Tandis que je viens de revoir Cloud Atlas, sorti en 2012, des Wachowski, frères devenus sœurs entre temps, je retrouve un article du 24 janvier 2009 d'un autre de leurs films qui n'a pas non plus rencontré le succès de leur Matrix. Réalisé à six mains avec Tom Tykwer tant ce film de science-fiction adapté d'un roman de David Mitchell est ambitieux, Cloud Atlas ne ressemble qu'à lui-même. Par un jeu de références croisées, il imbrique six histoires se passant en 1849, 1936, 1973, 2012, 2144, 2321. Pas toujours facile à suivre, il fait faire le grand huit à notre ciboulot, telle une comète lorgnant l'infini, convoquant les acteurs dans des rôles différents selon les époques, quitte à perdre le fil pour reconnaître Tom Hanks, Halle Berry, Jim Broadbent, Hugo Weaving, Jim Sturges, Susan Sarandon, Hugh Grant sous leur époustouflants maquillages. Je dois avouer que c'est mon préféré des Wachowski derrière la série Sense 8, objet encore plus "difficile à ramasser". Ce matin en revoyant la bande-annonce de Cloud Atlas je trouve qu'elle résume bien ce que les Wachowski ont semé en filigranes au long des trois heures de film.

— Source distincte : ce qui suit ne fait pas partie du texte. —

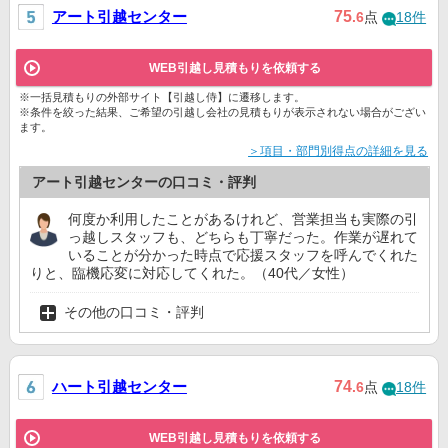
アート引越センター
75
.6
点
18件
WEB引越し見積もりを依頼する
※一括見積もりの外部サイト【引越し侍】に遷移します。
※条件を絞った結果、ご希望の引越し会社の見積もりが表示されない場合がござい
ます。
＞項目・部門別得点の詳細を見る
アート引越センターの口コミ・評判
何度か利用したことがあるけれど、営業担当も実際の引
っ越しスタッフも、どちらも丁寧だった。作業が遅れて
いることが分かった時点で応援スタッフを呼んでくれた
りと、臨機応変に対応してくれた。（40代／女性）
その他の口コミ・評判
ハート引越センター
74
.6
点
18件
WEB引越し見積もりを依頼する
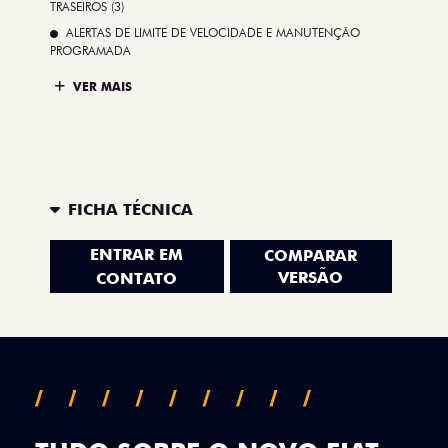
TRASEIROS (3)
ALERTAS DE LIMITE DE VELOCIDADE E MANUTENÇÃO
PROGRAMADA
VER MAIS
FICHA TÉCNICA
ENTRAR EM
COMPARAR
VERSÃO
CONTATO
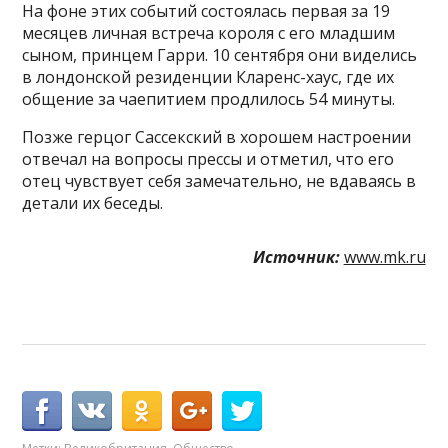
На фоне этих событий состоялась первая за 19
месяцев личная встреча короля с его младшим
сыном, принцем Гарри. 10 сентября они виделись
в лондонской резиденции Кларенс-хаус, где их
общение за чаепитием продлилось 54 минуты.
Позже герцог Сассекский в хорошем настроении
отвечал на вопросы прессы и отметил, что его
отец чувствует себя замечательно, не вдаваясь в
детали их беседы.
Источник:
www.mk.ru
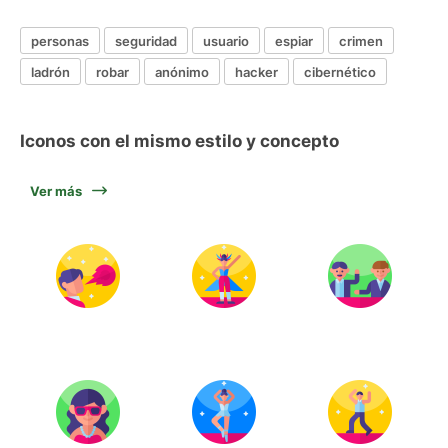
personas
seguridad
usuario
espiar
crimen
ladrón
robar
anónimo
hacker
cibernético
Iconos con el mismo estilo y concepto
Ver más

SPEED RACER REMONTE LA COURSE

Bien que rarement en accord avec les critiques cinéma qu'en général je lis plutôt après voir vu les films pour me faire ma propre opinion et éviter que l'on me gâche le plaisir de la découverte en me racontant le scénario, j'ai suivi le conseil d'Olivier Séguret dans Libération en allant regarder Speed Racer, le dernier film des frères Andy et Larry Wachowski, auteurs de la Trilogie Matrix et scénaristes de V for Vendetta. Il émanait de l'article quelque chose de l'ordre du jamais vu, on y faisait référence à la 3D, aussi ai-je pensé que nous étions peut-être en présence d'un de ces nouveaux objets qui changent la face du spectacle cinématographique. C'est le sentiment que me procura Tron à sa projection en salle en 1982, comme si il y avait désormais le cinéma avant et celui après Tron. La technique a souvent bouleversé l'histoire de l'art, comme l'invention du tube en plomb donna naissance à l'impressionnisme dès lors que l'on pouvait aller peindre sur nature en emportant les couleurs dans sa poche.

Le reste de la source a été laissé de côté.